Editors' Note: Note: This IIS 4.0 patch can be applied atop systems running Windows NT 4.0 Service Pack 6a or 5. It will be included in Windows NT 4.0 Service Pack 7.
The FrontPage Server Extensions (FPSE) ship with and are installed by default as part of IIS 4.0 and 5.0. The most familiar FPSE functions allow Web site and content management; however, FPSE also provides browse-time support functions. Among the functions included in the latter category are ones that help process Web forms that have been submitted by a user. A vulnerability exists in one of these functions. If a malicious user levied a specially-malformed form submission to an affected server, it would cause the IIS service to fail. The vulnerability does not provide the opportunity to misuse any of the FPSE administrative or content management functions.

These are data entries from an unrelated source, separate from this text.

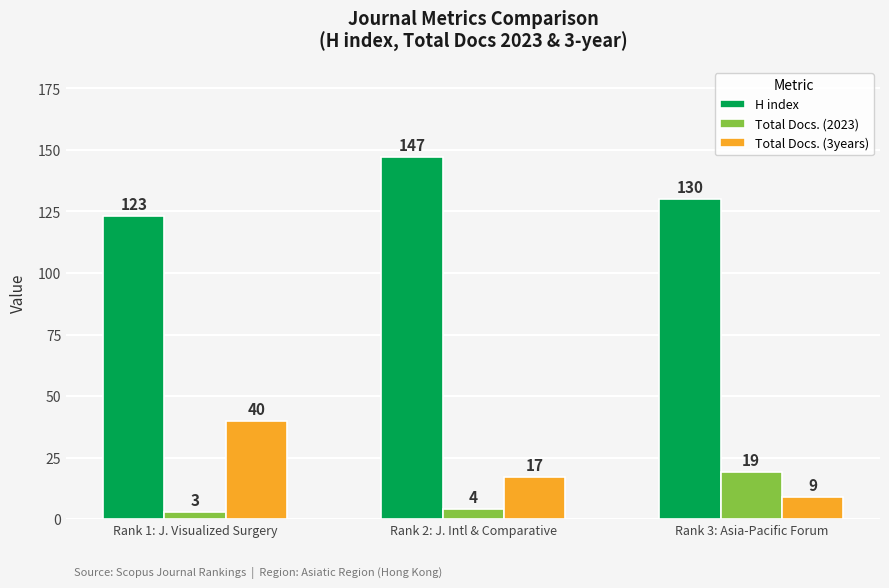

Where is Total Docs. (2023) nearest to the value 11?

Rank 2: J. Intl & Comparative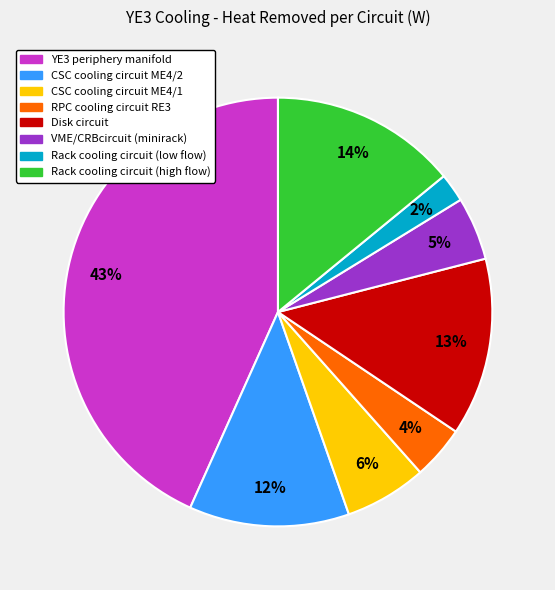

Approximately how many times larger is the value at Rack cooling circuit (high flow) compared to RPC cooling circuit RE3?

3.5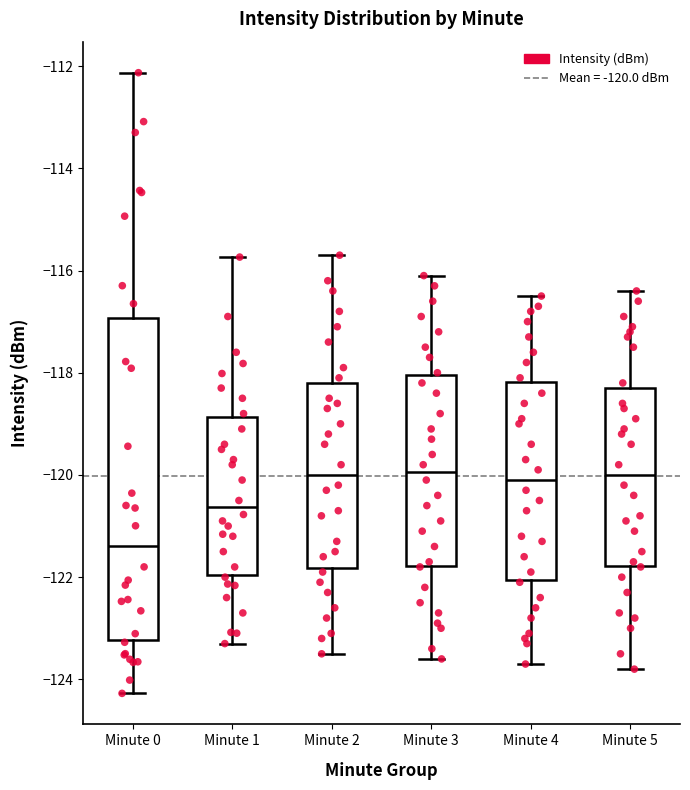

Which box is the tallest, from its lower edge to its upper edge?

Minute 0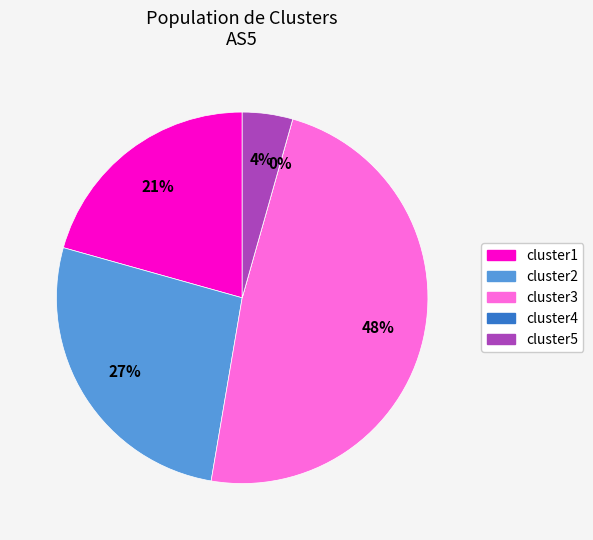

How many slices are in this pie chart?

5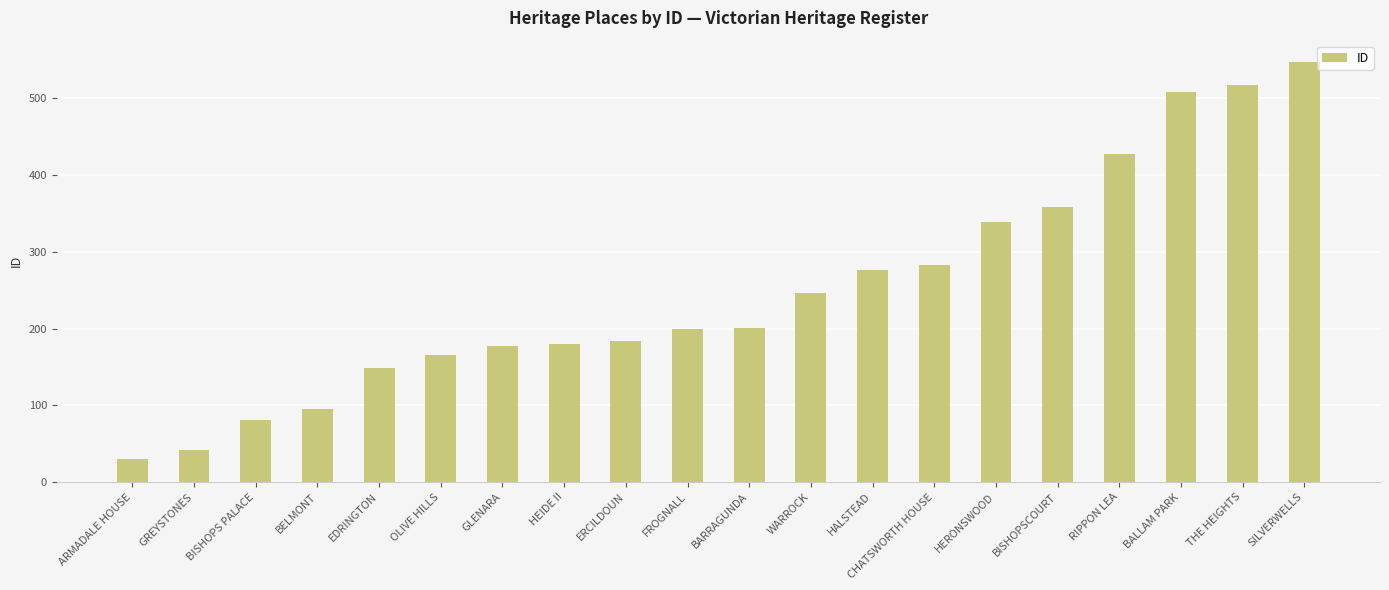

What is the change in value from HALSTEAD to RIPPON LEA?

+151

To resume normal operation on an IIS 4.0 server, the operator would need to restart the service. In contrast, if an IIS 5.0 server were attacked via this vulnerability, the IIS service would, by default, automatically restart almost immediately. Although any Web sessions that were in progress at the time of the attack would be lost, the server would be able to accept new connections as soon as the service was restarted. FPSE is installed by default as part of IIS 4.0 and 5.0, but, in keeping with best practices, Microsoft recommends that they be disabled if not needed.